Stored data entries
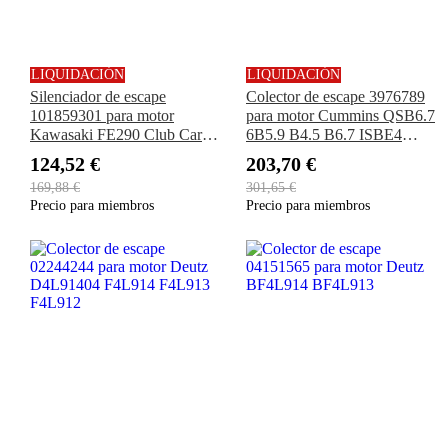
LIQUIDACIÓN
LIQUIDACIÓN
Silenciador de escape
Colector de escape 3976789
101859301 para motor
para motor Cummins QSB6.7
Kawasaki FE290 Club Car
6B5.9 B4.5 B6.7 ISBE4
Golf Cart DS Gas 1994-2014
QSB5.9
124,52 €
203,70 €
169,88 €
301,65 €
Precio para miembros
Precio para miembros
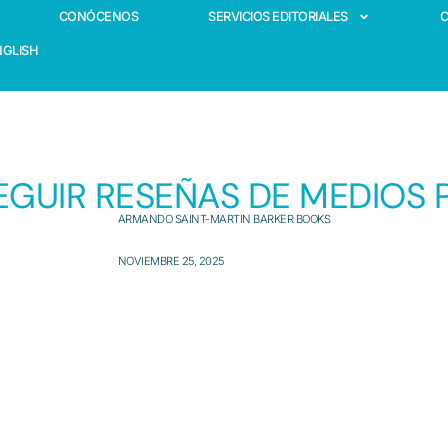
CONÓCENOS
SERVICIOS EDITORIALES
NGLISH
UIR RESEÑAS DE MEDIOS P
ARMANDO SAINT-MARTIN BARKER BOOKS
NOVIEMBRE 25, 2025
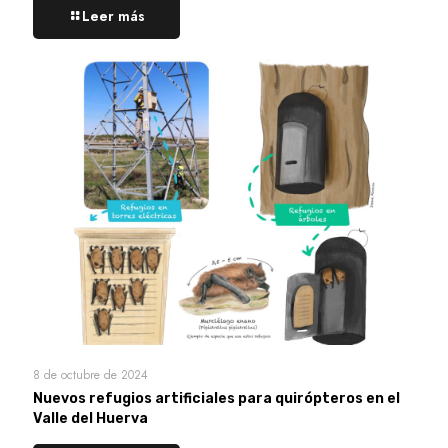
Leer más
8 de octubre de 2024
Nuevos refugios artificiales para quirópteros en el
Valle del Huerva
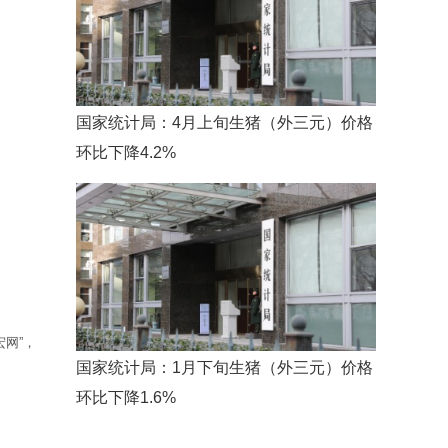
国家统计局：4月上旬生猪（外三元）价格
环比下降4.2%
网”，
国家统计局：1月下旬生猪（外三元）价格
环比下降1.6%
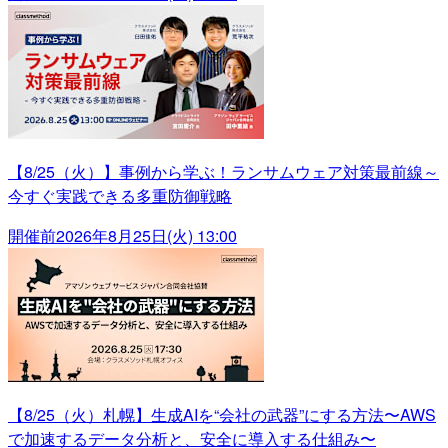
【8/25（火）】事例から学ぶ！ランサムウェア対策最前線～
今すぐ実践できる多重防御戦略
開催前
2026年8月25日(火) 13:00
【8/25（火）札幌】生成AIを“会社の武器”にする方法〜AWS
で加速するデータ分析と、安全に導入する仕組み〜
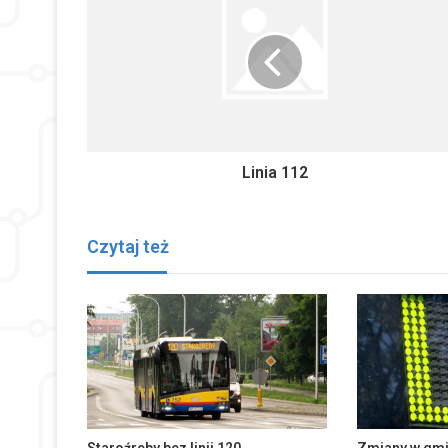
Linia 112
Czytaj też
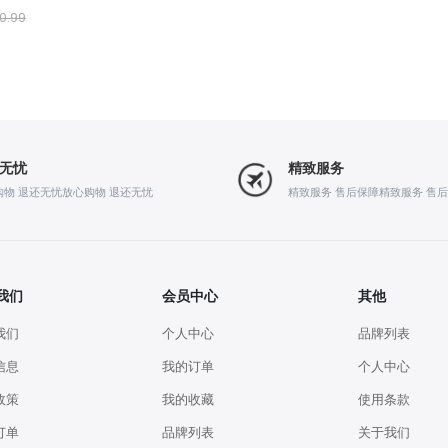
0.99
无忧
精致服务
购物 退还无忧放心购物 退还无忧
精致服务 售后保障精致服务 售
我们
会员中心
其他
我们
个人中心
品牌列表
信息
我的订单
个人中心
政策
我的收藏
使用条款
订单
品牌列表
关于我们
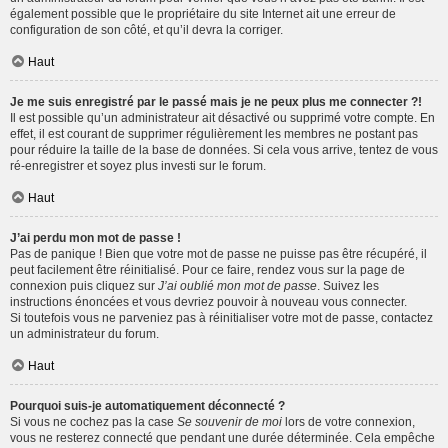
également possible que le propriétaire du site Internet ait une erreur de
configuration de son côté, et qu’il devra la corriger.
Haut
Je me suis enregistré par le passé mais je ne peux plus me connecter ?!
Il est possible qu’un administrateur ait désactivé ou supprimé votre compte. En
effet, il est courant de supprimer régulièrement les membres ne postant pas
pour réduire la taille de la base de données. Si cela vous arrive, tentez de vous
ré-enregistrer et soyez plus investi sur le forum.
Haut
J’ai perdu mon mot de passe !
Pas de panique ! Bien que votre mot de passe ne puisse pas être récupéré, il
peut facilement être réinitialisé. Pour ce faire, rendez vous sur la page de
connexion puis cliquez sur
J’ai oublié mon mot de passe
. Suivez les
instructions énoncées et vous devriez pouvoir à nouveau vous connecter.
Si toutefois vous ne parveniez pas à réinitialiser votre mot de passe, contactez
un administrateur du forum.
Haut
Pourquoi suis-je automatiquement déconnecté ?
Si vous ne cochez pas la case
Se souvenir de moi
lors de votre connexion,
vous ne resterez connecté que pendant une durée déterminée. Cela empêche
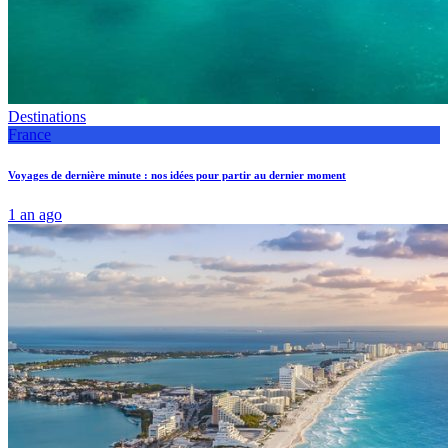
Destinations
France
Voyages de dernière minute : nos idées pour partir au dernier moment
1 an ago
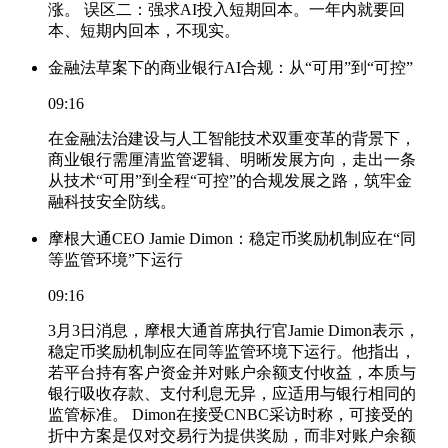
涨。 误区二：强求AI投入短期回本。一年内就要回
本、短期内回本，不现实。
金融法草案下的商业银行AI合规：从“可用”到“可控”
09:16
在金融法治建设与人工智能技术双重变革的背景下，
商业银行需厘清监管逻辑、明晰发展方向，走出一条
从技术“可用”到全程“可控”的合规发展之路，筑牢金
融科技安全防线。
摩根大通CEO Jamie Dimon：稳定币奖励机制应在“同
等监管环境”下运行
09:16
3月3日消息，摩根大通首席执行官Jamie Dimon表示，
稳定币奖励机制应在同等监管环境下运行。他指出，
若平台持有客户资金并对账户余额支付收益，本质与
银行吸收存款、支付利息无异，应适用与银行相同的
监管标准。 Dimon在接受CNBC采访时称，可接受的
折中方案是仅对交易行为提供奖励，而非对账户余额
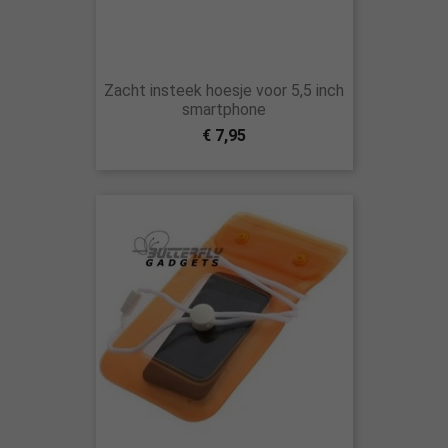
Zacht insteek hoesje voor 5,5 inch
smartphone
€ 7,95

Exercise details
Copy out each line in the records that contains the word "administrateur".

Exercise solution
Il est possible qu’un administrateur ait désactivé ou supprimé votre compte. En
un administrateur du forum.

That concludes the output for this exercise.